*** Opening of Dataset content ***

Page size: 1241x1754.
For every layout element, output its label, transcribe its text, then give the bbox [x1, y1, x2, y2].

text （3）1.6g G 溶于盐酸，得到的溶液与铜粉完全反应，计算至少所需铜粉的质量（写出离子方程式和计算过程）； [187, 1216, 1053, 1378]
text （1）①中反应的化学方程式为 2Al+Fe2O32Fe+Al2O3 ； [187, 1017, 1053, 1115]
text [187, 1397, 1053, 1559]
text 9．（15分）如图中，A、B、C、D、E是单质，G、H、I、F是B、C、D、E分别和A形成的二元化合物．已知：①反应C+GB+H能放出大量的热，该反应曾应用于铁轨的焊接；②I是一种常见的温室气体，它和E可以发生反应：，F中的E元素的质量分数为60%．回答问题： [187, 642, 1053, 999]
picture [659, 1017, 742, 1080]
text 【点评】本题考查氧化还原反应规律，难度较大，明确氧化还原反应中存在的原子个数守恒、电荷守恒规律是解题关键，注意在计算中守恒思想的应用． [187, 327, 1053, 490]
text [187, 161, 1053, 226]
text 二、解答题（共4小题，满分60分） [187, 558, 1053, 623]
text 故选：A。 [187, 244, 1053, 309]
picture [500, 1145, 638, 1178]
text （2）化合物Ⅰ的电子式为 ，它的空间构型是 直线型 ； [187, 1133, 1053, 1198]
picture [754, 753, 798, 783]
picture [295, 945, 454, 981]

*** Close of Dataset content ***

→ **Task prompt**
Output the lines from the one holding "text [187, 1397, 1053, 1559]" to the last line of the material, inclusive, exactly as they appear. Add no others.

→ **The completed task**
text [187, 1397, 1053, 1559]
text 9．（15分）如图中，A、B、C、D、E是单质，G、H、I、F是B、C、D、E分别和A形成的二元化合物．已知：①反应C+GB+H能放出大量的热，该反应曾应用于铁轨的焊接；②I是一种常见的温室气体，它和E可以发生反应：，F中的E元素的质量分数为60%．回答问题： [187, 642, 1053, 999]
picture [659, 1017, 742, 1080]
text 【点评】本题考查氧化还原反应规律，难度较大，明确氧化还原反应中存在的原子个数守恒、电荷守恒规律是解题关键，注意在计算中守恒思想的应用． [187, 327, 1053, 490]
text [187, 161, 1053, 226]
text 二、解答题（共4小题，满分60分） [187, 558, 1053, 623]
text 故选：A。 [187, 244, 1053, 309]
picture [500, 1145, 638, 1178]
text （2）化合物Ⅰ的电子式为 ，它的空间构型是 直线型 ； [187, 1133, 1053, 1198]
picture [754, 753, 798, 783]
picture [295, 945, 454, 981]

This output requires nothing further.